# THE TASK
Print exactly the lines below between the line containing "8: (586, 380, 0.35)" and the line containing "31: (640, 479, 0.31)", counting both of those lines. Leave pictures out.
-- Opening Marker --
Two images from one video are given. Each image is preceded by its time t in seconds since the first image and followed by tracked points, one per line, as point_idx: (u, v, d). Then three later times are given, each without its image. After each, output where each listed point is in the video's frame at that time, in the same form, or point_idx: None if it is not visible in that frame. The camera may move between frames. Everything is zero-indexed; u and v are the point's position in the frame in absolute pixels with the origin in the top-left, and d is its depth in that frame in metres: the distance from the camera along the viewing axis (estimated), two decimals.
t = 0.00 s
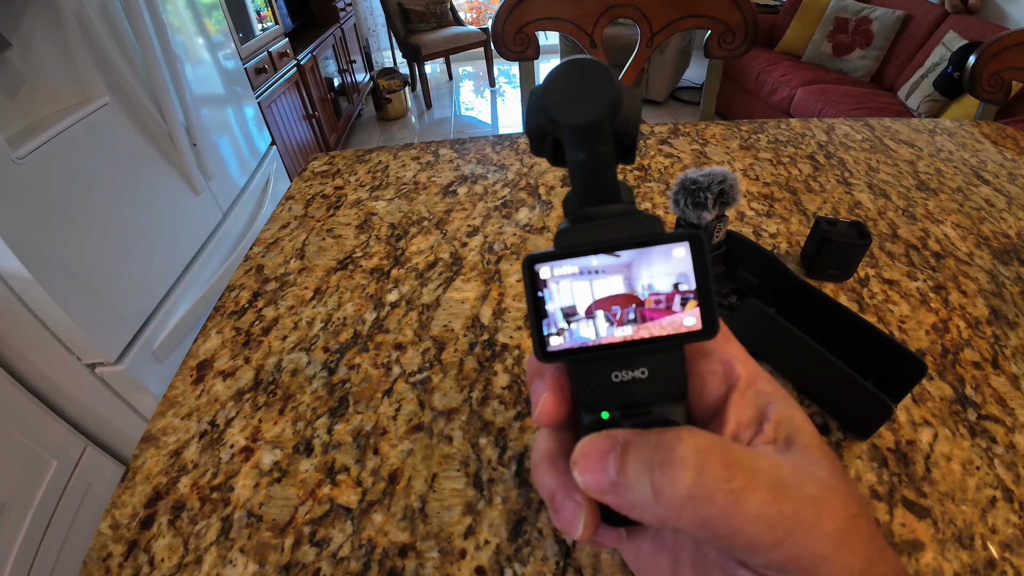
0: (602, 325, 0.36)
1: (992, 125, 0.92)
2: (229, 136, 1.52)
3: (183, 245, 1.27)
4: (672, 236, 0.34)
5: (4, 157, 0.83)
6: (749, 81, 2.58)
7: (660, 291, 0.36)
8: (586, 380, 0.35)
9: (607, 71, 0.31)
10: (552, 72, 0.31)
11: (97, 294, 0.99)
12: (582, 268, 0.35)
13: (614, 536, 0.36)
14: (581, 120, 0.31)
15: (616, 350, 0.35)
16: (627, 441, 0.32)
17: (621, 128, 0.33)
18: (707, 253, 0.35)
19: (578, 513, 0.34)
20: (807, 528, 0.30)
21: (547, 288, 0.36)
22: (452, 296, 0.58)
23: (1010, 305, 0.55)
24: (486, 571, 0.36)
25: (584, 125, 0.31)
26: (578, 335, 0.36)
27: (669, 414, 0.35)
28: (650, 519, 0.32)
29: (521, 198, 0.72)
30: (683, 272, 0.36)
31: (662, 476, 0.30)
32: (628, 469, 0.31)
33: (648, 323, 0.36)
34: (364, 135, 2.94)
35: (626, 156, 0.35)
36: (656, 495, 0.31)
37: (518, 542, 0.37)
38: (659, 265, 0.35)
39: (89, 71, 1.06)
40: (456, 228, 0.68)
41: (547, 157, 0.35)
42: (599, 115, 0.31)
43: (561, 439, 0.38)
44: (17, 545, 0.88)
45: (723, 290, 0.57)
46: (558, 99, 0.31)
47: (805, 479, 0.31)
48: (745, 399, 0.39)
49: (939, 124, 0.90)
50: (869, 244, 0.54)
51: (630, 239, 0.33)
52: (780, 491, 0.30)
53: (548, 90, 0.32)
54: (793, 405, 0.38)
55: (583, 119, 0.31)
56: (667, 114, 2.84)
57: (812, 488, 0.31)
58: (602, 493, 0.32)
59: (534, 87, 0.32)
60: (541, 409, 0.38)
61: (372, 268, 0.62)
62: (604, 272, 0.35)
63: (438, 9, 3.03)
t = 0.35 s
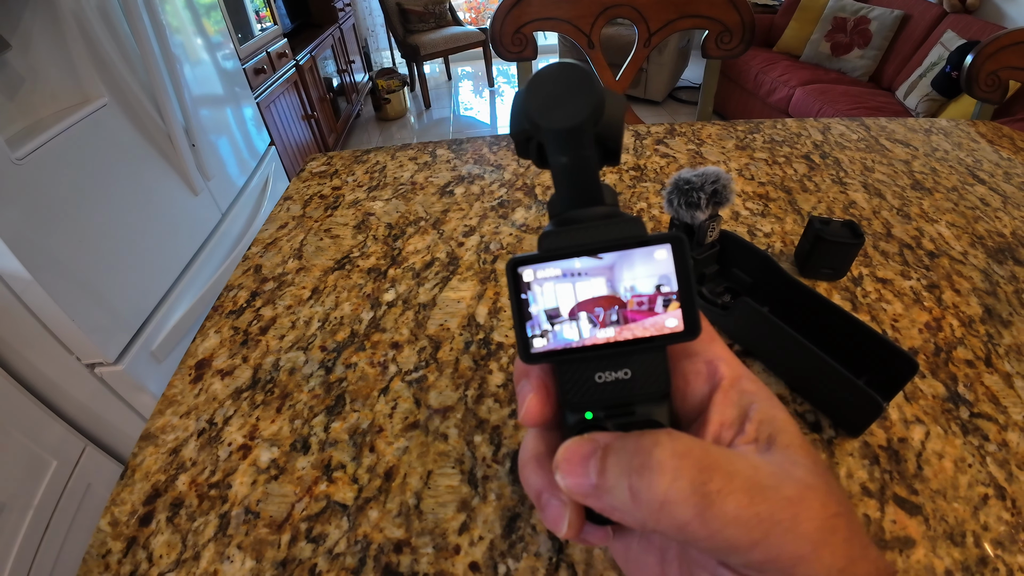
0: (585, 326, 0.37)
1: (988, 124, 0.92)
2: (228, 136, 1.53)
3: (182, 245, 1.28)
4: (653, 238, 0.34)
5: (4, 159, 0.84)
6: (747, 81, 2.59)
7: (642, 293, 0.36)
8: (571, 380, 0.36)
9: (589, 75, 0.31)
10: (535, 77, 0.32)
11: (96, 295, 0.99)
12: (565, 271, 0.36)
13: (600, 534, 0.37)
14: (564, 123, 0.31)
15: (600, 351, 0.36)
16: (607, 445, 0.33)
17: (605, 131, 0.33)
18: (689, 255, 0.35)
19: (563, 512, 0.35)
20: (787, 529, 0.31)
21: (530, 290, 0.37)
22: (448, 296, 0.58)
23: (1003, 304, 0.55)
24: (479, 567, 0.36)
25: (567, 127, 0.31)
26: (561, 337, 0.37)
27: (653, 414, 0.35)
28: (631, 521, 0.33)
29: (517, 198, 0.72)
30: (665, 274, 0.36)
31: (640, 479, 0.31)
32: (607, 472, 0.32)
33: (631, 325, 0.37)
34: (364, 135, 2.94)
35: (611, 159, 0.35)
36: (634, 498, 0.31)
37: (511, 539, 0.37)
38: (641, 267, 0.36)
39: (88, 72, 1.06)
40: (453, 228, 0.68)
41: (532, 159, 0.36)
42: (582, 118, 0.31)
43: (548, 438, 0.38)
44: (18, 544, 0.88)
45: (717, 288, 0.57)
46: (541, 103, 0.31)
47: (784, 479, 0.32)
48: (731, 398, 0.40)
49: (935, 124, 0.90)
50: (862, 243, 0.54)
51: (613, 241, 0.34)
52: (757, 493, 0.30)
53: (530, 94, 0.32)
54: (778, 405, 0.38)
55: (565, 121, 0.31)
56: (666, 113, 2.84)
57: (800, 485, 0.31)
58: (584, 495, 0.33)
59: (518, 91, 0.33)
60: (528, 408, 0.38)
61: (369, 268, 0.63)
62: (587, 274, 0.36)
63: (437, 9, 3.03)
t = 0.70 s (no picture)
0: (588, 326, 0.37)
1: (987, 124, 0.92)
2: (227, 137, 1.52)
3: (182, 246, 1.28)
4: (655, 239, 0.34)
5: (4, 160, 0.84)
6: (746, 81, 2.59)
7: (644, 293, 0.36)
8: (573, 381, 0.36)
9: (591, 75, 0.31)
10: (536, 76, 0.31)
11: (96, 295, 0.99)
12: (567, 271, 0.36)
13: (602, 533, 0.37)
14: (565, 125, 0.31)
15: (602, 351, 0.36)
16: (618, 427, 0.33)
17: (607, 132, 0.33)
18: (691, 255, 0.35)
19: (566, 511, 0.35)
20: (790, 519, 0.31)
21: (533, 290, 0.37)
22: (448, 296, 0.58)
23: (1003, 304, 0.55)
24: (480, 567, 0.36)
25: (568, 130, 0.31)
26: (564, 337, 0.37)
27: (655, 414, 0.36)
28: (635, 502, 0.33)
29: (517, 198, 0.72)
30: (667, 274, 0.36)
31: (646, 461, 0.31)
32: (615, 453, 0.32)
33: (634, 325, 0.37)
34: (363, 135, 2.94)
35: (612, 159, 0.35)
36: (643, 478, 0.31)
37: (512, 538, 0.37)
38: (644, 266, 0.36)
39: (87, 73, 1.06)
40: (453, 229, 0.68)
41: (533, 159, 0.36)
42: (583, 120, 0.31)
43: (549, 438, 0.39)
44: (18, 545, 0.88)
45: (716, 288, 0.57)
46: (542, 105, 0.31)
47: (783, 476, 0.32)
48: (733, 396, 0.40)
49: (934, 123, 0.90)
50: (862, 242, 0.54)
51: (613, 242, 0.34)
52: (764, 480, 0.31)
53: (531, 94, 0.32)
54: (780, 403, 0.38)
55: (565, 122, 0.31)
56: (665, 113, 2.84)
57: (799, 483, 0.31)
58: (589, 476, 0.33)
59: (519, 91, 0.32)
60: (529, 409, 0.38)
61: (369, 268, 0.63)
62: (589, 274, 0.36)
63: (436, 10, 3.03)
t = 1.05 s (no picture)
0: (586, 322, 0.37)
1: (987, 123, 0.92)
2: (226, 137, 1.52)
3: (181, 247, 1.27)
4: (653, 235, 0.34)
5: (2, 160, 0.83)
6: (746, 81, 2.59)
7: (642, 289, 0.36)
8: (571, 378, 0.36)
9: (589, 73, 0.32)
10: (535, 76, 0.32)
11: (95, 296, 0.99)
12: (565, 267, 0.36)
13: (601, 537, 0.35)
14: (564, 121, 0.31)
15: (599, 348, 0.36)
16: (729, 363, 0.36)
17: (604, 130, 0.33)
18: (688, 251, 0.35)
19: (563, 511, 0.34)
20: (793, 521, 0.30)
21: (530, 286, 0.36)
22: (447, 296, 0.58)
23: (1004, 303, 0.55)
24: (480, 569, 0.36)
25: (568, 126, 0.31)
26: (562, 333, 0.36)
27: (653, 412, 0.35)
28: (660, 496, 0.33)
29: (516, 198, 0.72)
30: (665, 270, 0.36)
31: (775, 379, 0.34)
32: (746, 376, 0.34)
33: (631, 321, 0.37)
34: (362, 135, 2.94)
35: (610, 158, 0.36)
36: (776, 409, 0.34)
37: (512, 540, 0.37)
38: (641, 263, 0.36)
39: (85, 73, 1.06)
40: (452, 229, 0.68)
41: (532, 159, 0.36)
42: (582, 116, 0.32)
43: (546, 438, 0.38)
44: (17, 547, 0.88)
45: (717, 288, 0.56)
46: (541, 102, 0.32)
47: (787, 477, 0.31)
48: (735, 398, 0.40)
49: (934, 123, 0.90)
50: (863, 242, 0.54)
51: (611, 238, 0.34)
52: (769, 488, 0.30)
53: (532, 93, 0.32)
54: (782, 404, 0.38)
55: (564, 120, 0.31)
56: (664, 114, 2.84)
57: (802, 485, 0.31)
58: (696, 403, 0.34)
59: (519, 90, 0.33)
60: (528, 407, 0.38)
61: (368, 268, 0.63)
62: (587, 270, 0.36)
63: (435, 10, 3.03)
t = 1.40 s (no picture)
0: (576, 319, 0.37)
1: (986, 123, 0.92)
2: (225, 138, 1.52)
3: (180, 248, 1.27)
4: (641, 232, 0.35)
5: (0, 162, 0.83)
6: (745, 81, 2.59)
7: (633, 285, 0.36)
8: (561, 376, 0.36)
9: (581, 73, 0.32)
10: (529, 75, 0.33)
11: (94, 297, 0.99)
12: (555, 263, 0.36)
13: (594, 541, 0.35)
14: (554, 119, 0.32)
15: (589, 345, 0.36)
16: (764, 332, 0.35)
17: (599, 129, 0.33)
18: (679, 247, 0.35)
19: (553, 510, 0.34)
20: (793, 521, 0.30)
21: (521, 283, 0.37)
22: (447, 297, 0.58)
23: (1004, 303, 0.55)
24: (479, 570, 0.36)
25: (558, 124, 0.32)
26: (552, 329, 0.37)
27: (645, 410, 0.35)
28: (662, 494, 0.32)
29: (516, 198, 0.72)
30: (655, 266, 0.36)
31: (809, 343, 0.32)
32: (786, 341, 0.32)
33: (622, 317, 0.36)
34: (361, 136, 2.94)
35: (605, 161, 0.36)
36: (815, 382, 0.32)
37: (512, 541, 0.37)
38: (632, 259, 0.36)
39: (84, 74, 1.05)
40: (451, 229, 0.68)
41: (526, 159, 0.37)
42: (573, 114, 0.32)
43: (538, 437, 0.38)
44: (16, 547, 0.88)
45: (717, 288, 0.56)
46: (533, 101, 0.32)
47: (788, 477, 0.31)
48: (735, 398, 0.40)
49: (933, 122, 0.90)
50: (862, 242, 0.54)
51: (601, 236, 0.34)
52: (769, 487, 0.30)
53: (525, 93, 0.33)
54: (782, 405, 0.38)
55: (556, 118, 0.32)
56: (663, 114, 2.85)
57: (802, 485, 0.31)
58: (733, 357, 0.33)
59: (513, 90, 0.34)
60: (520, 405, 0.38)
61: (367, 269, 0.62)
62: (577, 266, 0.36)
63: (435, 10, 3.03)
-- Closing Marker --
# RESULT
8: (586, 380, 0.35)
9: (607, 71, 0.31)
10: (552, 72, 0.31)
11: (97, 294, 0.99)
12: (582, 268, 0.35)
13: (614, 536, 0.36)
14: (581, 120, 0.31)
15: (616, 350, 0.35)
16: (627, 441, 0.32)
17: (621, 128, 0.33)
18: (707, 253, 0.35)
19: (578, 513, 0.34)
20: (807, 528, 0.30)
21: (547, 288, 0.36)
22: (452, 296, 0.58)
23: (1010, 305, 0.55)
24: (486, 571, 0.36)
25: (584, 125, 0.31)
26: (578, 335, 0.36)
27: (669, 414, 0.35)
28: (650, 519, 0.32)
29: (521, 198, 0.72)
30: (683, 272, 0.36)
31: (662, 476, 0.30)
32: (628, 469, 0.31)
33: (648, 323, 0.36)
34: (364, 135, 2.94)
35: (626, 156, 0.35)
36: (656, 495, 0.31)
37: (518, 542, 0.37)
38: (659, 265, 0.35)
39: (89, 71, 1.06)
40: (456, 228, 0.68)
41: (547, 157, 0.35)
42: (599, 115, 0.31)
43: (561, 439, 0.38)
44: (17, 545, 0.88)
45: (723, 290, 0.57)
46: (558, 99, 0.31)
47: (805, 479, 0.31)
48: (745, 399, 0.39)
49: (939, 124, 0.90)
50: (869, 244, 0.54)
51: (630, 239, 0.33)
52: (780, 491, 0.30)
53: (548, 90, 0.32)
54: (793, 405, 0.38)
55: (583, 119, 0.31)
56: (667, 114, 2.84)
57: (812, 488, 0.31)
58: (602, 493, 0.32)
59: (534, 87, 0.32)
60: (541, 409, 0.38)
61: (372, 268, 0.62)
62: (604, 272, 0.35)
63: (438, 9, 3.03)
t = 0.35 s
0: (585, 326, 0.37)
1: (988, 124, 0.92)
2: (228, 136, 1.53)
3: (182, 245, 1.28)
4: (653, 238, 0.34)
5: (4, 159, 0.84)
6: (747, 81, 2.59)
7: (642, 293, 0.36)
8: (571, 380, 0.36)
9: (589, 75, 0.31)
10: (535, 77, 0.32)
11: (96, 295, 0.99)
12: (565, 271, 0.36)
13: (600, 534, 0.37)
14: (564, 123, 0.31)
15: (600, 351, 0.36)
16: (607, 445, 0.33)
17: (605, 131, 0.33)
18: (689, 255, 0.35)
19: (563, 512, 0.35)
20: (787, 529, 0.31)
21: (530, 290, 0.37)
22: (448, 296, 0.58)
23: (1003, 304, 0.55)
24: (479, 567, 0.36)
25: (567, 127, 0.31)
26: (561, 337, 0.37)
27: (653, 414, 0.35)
28: (631, 521, 0.33)
29: (517, 198, 0.72)
30: (665, 274, 0.36)
31: (640, 479, 0.31)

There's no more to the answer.